● GOAL OF THE EXERCISE
Print the data verbatim. Leave every image out.

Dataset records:
§ §
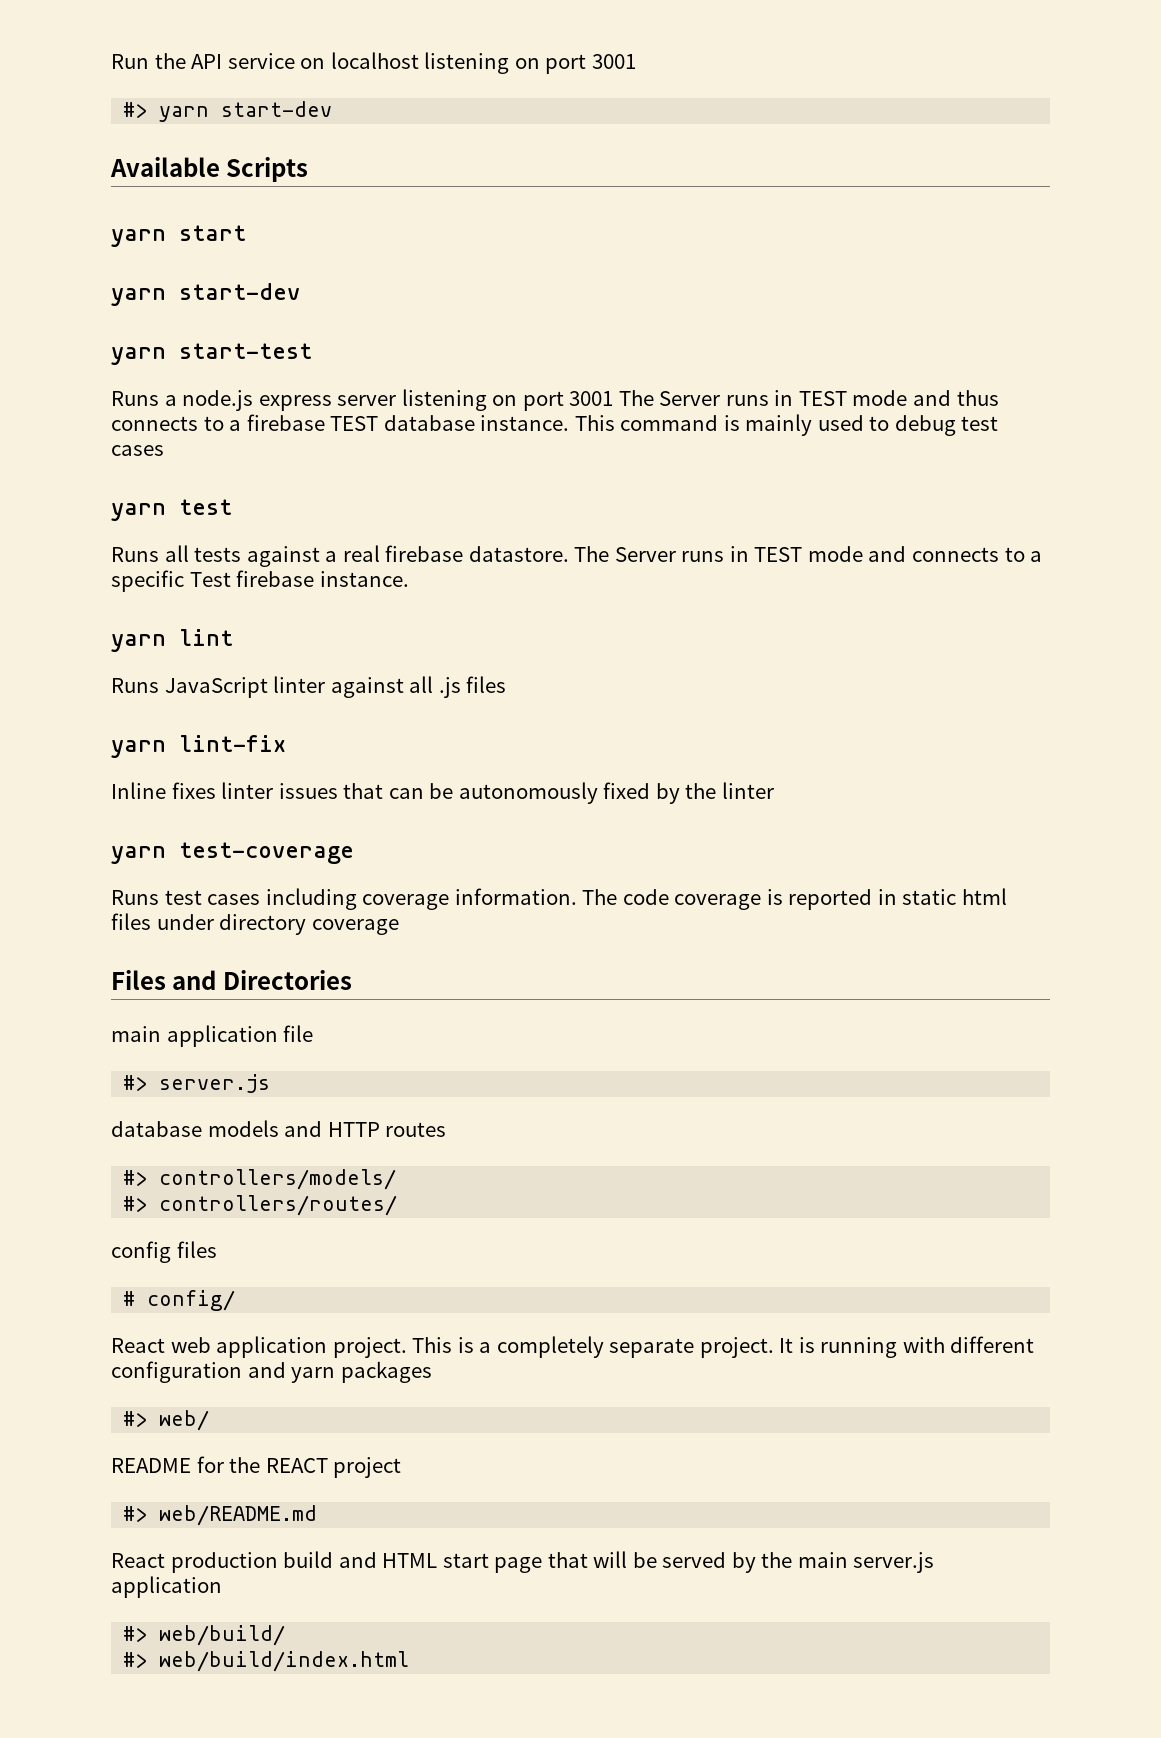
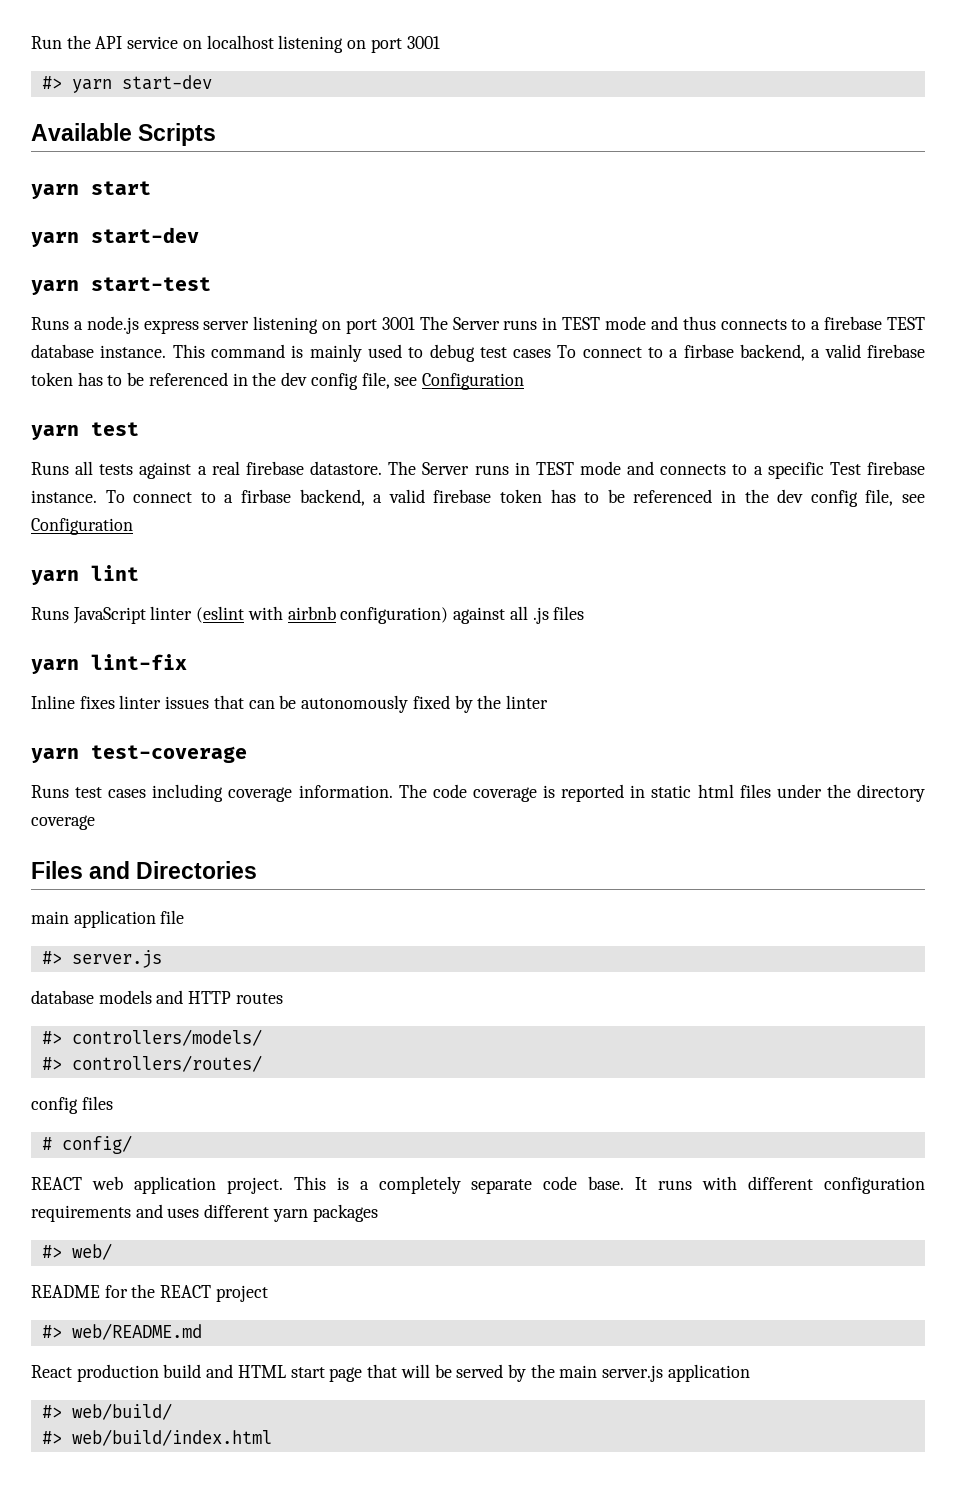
(164, 450) none -> [557,344,925,361] [31,372,524,390] To connect to a firbase backend, a valid firebase token has to be referenced in the dev config file, see Configuration
(409, 579) none -> [105,489,926,507] [31,518,133,535] To connect to a firbase backend, a valid firebase token has to be referenced in the dev config file, see Configuration
(326, 684) none -> [196,606,449,624] (eslint with airbnb configuration)
(214, 922) none -> [826,784,851,798] the
[111,1338,165,1353] React -> [31,1177,82,1190] REACT
[699,1336,1035,1358] [111,1361,286,1383] project. It is running with different configuration and -> [543,1176,925,1194] [31,1204,270,1222] code base. It runs with different configuration requirements and uses different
§ §
● RESPONSE FOR THIS EXERCISE
(164, 450) none -> [557,344,925,361] [31,372,524,390] To connect to a firbase backend, a valid firebase token has to be referenced in the dev config file, see Configuration
(409, 579) none -> [105,489,926,507] [31,518,133,535] To connect to a firbase backend, a valid firebase token has to be referenced in the dev config file, see Configuration
(326, 684) none -> [196,606,449,624] (eslint with airbnb configuration)
(214, 922) none -> [826,784,851,798] the
[111,1338,165,1353] React -> [31,1177,82,1190] REACT
[699,1336,1035,1358] [111,1361,286,1383] project. It is running with different configuration and -> [543,1176,925,1194] [31,1204,270,1222] code base. It runs with different configuration requirements and uses different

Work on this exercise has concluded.